Am 12. Juni nahm man erstmals Anzeichen eines im Süden oder Südosten liegenden Landes wahr. Man sah bei ruhiger See verschiedene Seegewächse, die nie sehr weit von den Küsten entfernt auftreten, auf einmal in Menge um unser Schiff treiben, auch Seemöwen und andere Vögel, die nie auf offener See beobachtet werden. So war zu vermuten, dass man bei fortgesetztem Kurs in Kürze auf Land stoßen müsste. Doch die Seeoffiziere hörten nicht auf meine vernünftigen Vorstellungen, lachten mich höhnisch aus und schlugen alles in den Wind, was von keinem Seemann ausgesprochen wurde. So wendete man sich mit einem Mal gegen Norden, auf welchem Kurs man zum ersten Mal einen kleinen Sturm auszustehen hatte. Hierbei trug sich das erste Unglück zu, dass nämlich das andere Boot, die »St. Paul«, uns infolge des nebligen und trüben Wetters verlor und auch später auf der ganzen Reise nicht wieder gesehen wurde.

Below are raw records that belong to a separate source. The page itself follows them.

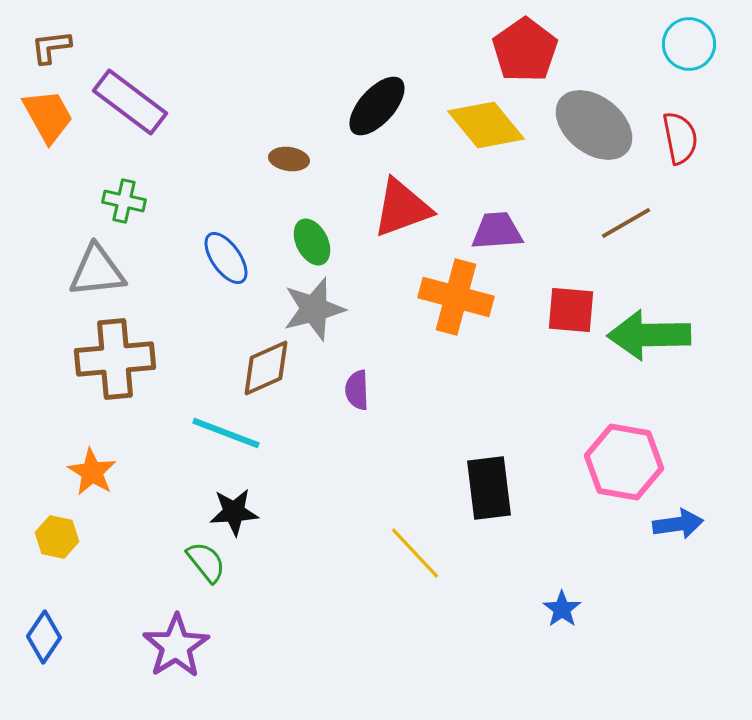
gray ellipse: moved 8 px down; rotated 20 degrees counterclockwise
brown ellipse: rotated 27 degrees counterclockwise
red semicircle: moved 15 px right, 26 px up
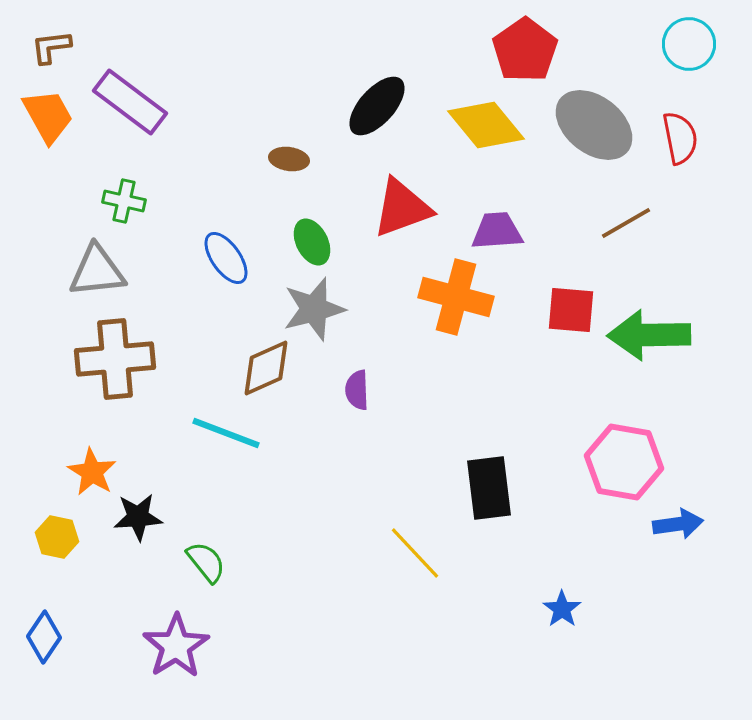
black star: moved 96 px left, 5 px down
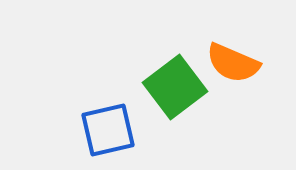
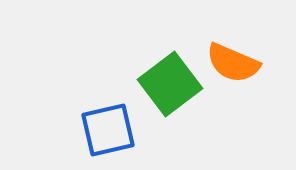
green square: moved 5 px left, 3 px up
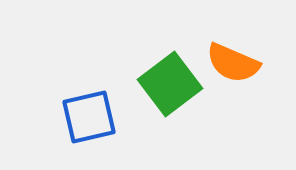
blue square: moved 19 px left, 13 px up
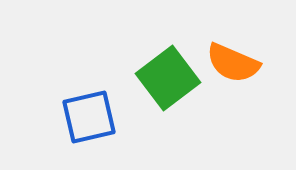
green square: moved 2 px left, 6 px up
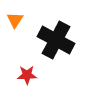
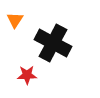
black cross: moved 3 px left, 3 px down
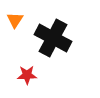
black cross: moved 5 px up
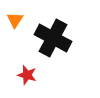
red star: rotated 18 degrees clockwise
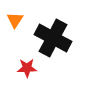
red star: moved 7 px up; rotated 18 degrees counterclockwise
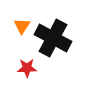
orange triangle: moved 7 px right, 6 px down
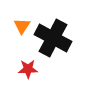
red star: moved 1 px right, 1 px down
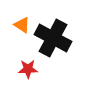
orange triangle: moved 1 px up; rotated 30 degrees counterclockwise
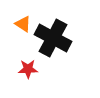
orange triangle: moved 1 px right, 1 px up
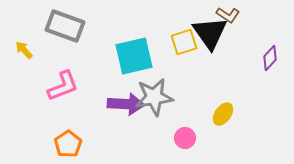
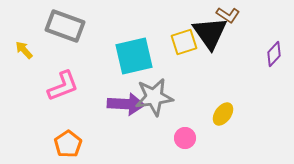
purple diamond: moved 4 px right, 4 px up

Da man den sich ständig in der Kajüte aufhaltenden Kapitän-Kommandeur nur so viel wissen ließ, wie man für ratsam hielt, gab man auch nicht viel auf die Angaben verschiedener Leute, im Norden Land gesehen zu haben. Die Stimmen der Reuigen ließen sich erst allzu spät hören, als man auf der Rückreise am 24. August auf dem 51. Grad unverhofft und zu aller Schrecken Land erblickte. Die angeblichen Beobachtungen von Land wurden deshalb so gering geachtet, weil es keiner der Seeoffiziere selbst bemerkt hatte und diese es damals auch für eine größere Ehre hielten, das Land weiter anzulaufen, um sich rühmen zu können, sehr weit gewesen zu sein.
Faksimile der Unterschriften von Bering und seinen Offizieren
Nachdem man einige Tage vergeblich das verlorene Schiff gesucht hatte, gab man die Hoffnung auf, es wiederzutreffen; man ging nun wieder vom 50. bis zum 46. Grad nach Süden, in der Hoffnung, entweder die »St. Paul« oder das »Kompanieland« 3zu finden. Da aber beides fehlschlug und sich das gesuchte Kompanieland nun zum zweiten Mal nicht auf der verlangten Stelle eingefunden hatte, hielt man es nunmehr für ein erdichtetes Land und eine Erfindung der Nürnberger Kartenmacher 4.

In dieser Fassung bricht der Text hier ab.